═════ Passage to read

# P320C first outing



## got2hav1 (Dec 18, 2014)

Just picked this one up a few days ago. Brand new, Sig Lites, thorough cleaning and lubrication. Next was a trip to the range where I ran 50 rounds of Armscor 124gr and 50 rounds of PMC 124gr. Not a single problem, just stacked the brass in a nice neat pile. The trigger looks like the traditional DA/SA Sig trigger, that is to say, no trigger safety. The reset is short and crisp and overall the trigger is great. My trigger gauge says 7lbs. break, but at the range it doesn't feel that heavy. I was able to do double and triple taps quite accurately with it. Probably better than most of pistols. I am really liking it . It isn't much to look at but functions very well. I have noticed some very good reviews and few problems reported so far.


----------



## mag318 (Apr 25, 2008)

I agree, the new P320c is a truly great pistol and will garner a big chunk of the striker fired pistol market as word gets out.

══════════
═════ Given information

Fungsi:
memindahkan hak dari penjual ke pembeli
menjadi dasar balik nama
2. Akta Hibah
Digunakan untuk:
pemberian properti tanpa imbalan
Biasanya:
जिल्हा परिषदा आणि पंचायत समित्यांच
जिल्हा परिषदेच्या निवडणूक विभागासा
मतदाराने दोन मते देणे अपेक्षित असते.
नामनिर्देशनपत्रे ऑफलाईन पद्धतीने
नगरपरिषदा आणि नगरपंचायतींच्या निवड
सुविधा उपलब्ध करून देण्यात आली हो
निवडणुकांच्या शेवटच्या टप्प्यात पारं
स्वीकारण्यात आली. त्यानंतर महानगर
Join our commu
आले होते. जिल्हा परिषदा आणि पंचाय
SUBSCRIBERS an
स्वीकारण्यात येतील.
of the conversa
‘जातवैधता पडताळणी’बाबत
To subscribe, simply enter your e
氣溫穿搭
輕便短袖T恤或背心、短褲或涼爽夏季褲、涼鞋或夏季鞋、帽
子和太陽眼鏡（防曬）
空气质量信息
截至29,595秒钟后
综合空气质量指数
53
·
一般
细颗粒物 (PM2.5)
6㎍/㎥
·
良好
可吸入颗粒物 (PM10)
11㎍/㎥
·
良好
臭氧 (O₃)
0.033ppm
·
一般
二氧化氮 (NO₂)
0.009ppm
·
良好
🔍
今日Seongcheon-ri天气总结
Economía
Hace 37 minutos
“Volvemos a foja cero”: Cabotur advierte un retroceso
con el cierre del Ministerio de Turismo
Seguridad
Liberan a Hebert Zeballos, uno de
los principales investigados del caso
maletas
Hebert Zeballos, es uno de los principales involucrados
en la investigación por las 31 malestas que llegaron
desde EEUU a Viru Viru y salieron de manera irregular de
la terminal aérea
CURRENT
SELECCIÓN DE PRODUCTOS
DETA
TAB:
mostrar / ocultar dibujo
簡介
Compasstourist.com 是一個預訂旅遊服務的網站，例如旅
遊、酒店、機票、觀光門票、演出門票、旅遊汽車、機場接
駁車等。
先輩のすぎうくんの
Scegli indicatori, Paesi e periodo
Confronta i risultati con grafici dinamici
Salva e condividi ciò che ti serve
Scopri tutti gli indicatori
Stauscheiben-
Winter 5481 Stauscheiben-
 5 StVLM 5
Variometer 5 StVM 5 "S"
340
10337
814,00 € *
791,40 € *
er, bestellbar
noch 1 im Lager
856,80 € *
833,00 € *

══════════
═════ Given information

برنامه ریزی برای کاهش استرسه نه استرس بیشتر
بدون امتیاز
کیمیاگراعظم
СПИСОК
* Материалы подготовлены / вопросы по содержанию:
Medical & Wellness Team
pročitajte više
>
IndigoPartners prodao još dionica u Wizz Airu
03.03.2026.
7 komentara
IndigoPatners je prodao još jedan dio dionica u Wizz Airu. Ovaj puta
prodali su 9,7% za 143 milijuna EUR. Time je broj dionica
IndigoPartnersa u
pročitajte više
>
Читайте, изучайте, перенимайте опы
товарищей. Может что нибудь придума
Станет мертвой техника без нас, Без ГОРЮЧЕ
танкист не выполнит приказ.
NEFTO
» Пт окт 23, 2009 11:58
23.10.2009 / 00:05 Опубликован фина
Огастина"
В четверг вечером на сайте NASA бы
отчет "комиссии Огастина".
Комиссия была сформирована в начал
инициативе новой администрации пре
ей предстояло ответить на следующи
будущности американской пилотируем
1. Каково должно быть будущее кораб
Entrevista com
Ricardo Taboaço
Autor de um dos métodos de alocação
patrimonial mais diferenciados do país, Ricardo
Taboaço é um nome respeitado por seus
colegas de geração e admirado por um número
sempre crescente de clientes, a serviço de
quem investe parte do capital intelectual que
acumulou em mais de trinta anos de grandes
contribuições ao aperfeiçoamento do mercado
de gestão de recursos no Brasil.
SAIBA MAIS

══════════

§ **Work task**
Write the next part of the forum thread about the P320C's first range outing, starting right after its final sentence.

§ **Output of the task**
----------



## got2hav1 (Dec 18, 2014)

mag318 said:


> I agree, the new P320c is a truly great pistol and will garner a big chunk of the striker fired pistol market as word gets out.


Looks killer. Nice shooting too! Mine is a brass throwing machine.


----------



## TAPnRACK (Jan 30, 2013)

Can't wait to get mine... may get the CZ Scorpion first though. The new FDE model looks great. I totally fell in love with the trigger on this gun... hard to explain it, but it just feels great! Sig knocked this one out of the park.


----------



## GCBHM (Mar 24, 2014)

One of my local LEOs carries the full size version and loves it. I haven't shot one yet, but I have to admit the trigger dry fire is pret-t-y darn crisp. The grip is a little fat for me, but it really does feel pretty good over all. I'd love to shoot one. What can you say though...it's a Sig!


----------



## cobra6 (Apr 1, 2014)

Just got mine yesterday,have yet to shoot it, this is my first Sig and hpe it lives up to all the good posts, the trigger feels very good will compare it to my Walther PPQ.


----------



## awmp (Nov 11, 2007)

Mine should be here tomorrow, very curious how its going to shoot.


----------



## neorebel (Dec 25, 2013)

I ordered mine a week ago and can't wait to get her!

I ordered the full size frame and 3.9 barrel. In the Sig Catalog it is called the carry model.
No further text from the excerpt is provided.